ESPN's Rece Davis says comparing one conference to another based on the number of league games they each have is just plain silly.
He's right. It is silly because the number of in-conference games isn't an apples-to-apples comparison if one league has much stronger competition than another one.
Davis, speaking on the "College GameDay Podcast," said, "In my judgment, the dumbest argument of all the arguments between the conferences is number of games played."
As On3's Thomas Goldkamp notes, evaluating teams that play a different number of conference contests is challenging. For example, the top two leagues in college football aren't aligned in this regard.
The Big Ten Conference, which has won the past two national championships (Ohio State and Michigan), has nine league encounters, while the other powerhouse league, the Southeastern Conference, has eight.
It's even more jumbled on a national scale, as the other power-four conferences, the Atlantic Coast Conference and the Big 12 Conference, will play eight and nine league games, respectively, in the upcoming 2025 season.
Davis believes that the major conferences should play 10 league contests.
"I think it’s better for the sport, I think players want to play it, it’s certainly better for television, the court will stipulate to that," he said. "But nine versus eight … which nine in the Big Ten? Which eight in the SEC?”
The overarching challenge, though, is that teams' schedules must get evaluated in their entirety, not just based on how many conference versus non-conference games they play. It's also imperative to evaluate teams based on the quality of their opponents.
As an example, two teams in the same league or entirely different conferences that play the same number of league games could face extremely different foes.

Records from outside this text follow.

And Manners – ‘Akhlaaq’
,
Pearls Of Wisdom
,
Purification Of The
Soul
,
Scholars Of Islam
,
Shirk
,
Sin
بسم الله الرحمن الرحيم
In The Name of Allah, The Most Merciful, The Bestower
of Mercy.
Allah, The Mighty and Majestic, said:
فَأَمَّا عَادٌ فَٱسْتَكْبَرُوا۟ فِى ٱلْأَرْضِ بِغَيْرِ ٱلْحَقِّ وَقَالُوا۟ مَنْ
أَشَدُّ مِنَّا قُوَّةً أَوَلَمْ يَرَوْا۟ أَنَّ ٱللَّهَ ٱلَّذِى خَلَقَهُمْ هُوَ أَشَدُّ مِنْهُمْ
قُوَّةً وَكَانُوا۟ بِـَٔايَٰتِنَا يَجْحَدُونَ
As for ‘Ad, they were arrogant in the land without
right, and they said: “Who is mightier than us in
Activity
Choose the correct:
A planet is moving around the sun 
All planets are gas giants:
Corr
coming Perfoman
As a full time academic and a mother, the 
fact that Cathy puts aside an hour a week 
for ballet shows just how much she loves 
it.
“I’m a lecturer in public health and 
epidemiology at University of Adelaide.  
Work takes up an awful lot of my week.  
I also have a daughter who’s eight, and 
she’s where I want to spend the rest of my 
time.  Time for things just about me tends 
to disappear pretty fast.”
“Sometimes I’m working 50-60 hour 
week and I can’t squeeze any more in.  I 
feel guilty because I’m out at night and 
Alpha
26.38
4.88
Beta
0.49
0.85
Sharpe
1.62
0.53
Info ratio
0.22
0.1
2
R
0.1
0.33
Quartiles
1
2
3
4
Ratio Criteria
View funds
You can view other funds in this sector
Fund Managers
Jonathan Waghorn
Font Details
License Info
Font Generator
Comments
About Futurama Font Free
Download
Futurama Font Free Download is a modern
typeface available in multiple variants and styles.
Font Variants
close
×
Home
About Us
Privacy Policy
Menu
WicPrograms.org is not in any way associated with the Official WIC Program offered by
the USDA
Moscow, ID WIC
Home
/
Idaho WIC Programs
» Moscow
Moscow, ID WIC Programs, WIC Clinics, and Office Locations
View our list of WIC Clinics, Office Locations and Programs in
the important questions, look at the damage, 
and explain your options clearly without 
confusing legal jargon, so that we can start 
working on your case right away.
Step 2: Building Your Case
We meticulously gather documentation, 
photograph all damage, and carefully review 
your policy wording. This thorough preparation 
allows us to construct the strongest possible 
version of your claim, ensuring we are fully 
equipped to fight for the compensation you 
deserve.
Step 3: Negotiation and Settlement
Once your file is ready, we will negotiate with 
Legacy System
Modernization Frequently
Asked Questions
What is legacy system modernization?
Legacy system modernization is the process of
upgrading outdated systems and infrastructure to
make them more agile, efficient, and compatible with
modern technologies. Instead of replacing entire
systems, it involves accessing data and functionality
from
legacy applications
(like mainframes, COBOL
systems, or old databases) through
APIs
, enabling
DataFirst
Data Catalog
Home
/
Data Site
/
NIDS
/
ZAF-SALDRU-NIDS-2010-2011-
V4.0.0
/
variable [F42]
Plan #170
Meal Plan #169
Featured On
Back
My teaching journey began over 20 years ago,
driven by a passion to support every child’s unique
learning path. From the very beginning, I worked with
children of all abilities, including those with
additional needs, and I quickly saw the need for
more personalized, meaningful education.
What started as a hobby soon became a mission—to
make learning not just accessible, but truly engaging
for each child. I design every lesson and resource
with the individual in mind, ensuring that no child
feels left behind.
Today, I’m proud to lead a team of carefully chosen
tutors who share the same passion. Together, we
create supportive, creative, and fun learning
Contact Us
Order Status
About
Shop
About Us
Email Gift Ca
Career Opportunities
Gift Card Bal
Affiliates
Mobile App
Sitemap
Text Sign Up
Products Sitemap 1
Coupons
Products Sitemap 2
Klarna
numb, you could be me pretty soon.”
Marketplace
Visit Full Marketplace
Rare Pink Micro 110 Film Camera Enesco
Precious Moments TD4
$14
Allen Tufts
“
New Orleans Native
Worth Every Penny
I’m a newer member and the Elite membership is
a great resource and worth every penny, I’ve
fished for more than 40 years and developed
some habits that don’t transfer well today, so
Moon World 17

By extension, one team that plays eight league contests might have an easier — or tougher — docket than another squad that battles nine conference opponents.
Perhaps the College Football Playoff selection committee can develop a formula to delve into how to weigh schedules from team to team and conference to conference to evaluate schools most effectively.
"What they should do, it should be incumbent on the committee if that’s the way we go or incumbent on any formula we may devise — now I know that may make you shudder to devise a formula in there — but whatever we devise, take the schedule in its entirety," Davis said.
The host of ESPN's popular "College GameDay" program said that, last season, he thinks Florida had a more difficult schedule than fellow SEC school Texas, which reached the CFP semifinal round and is No. 1 in the preseason Coaches top-25 poll ahead of the 2025 campaign.
Davis added, "I would argue that Florida’s and Oklahoma’s eight-game schedule greatly surpassed Indiana's nine-game conference schedule."
The Hoosiers reached the 12-team CFP last season.
Davis summed it up this way: "The schedule as a whole, all 12 games, whatever it is, a fair measure among all of the conferences, and this argument between eight and nine is foolish in my judgment."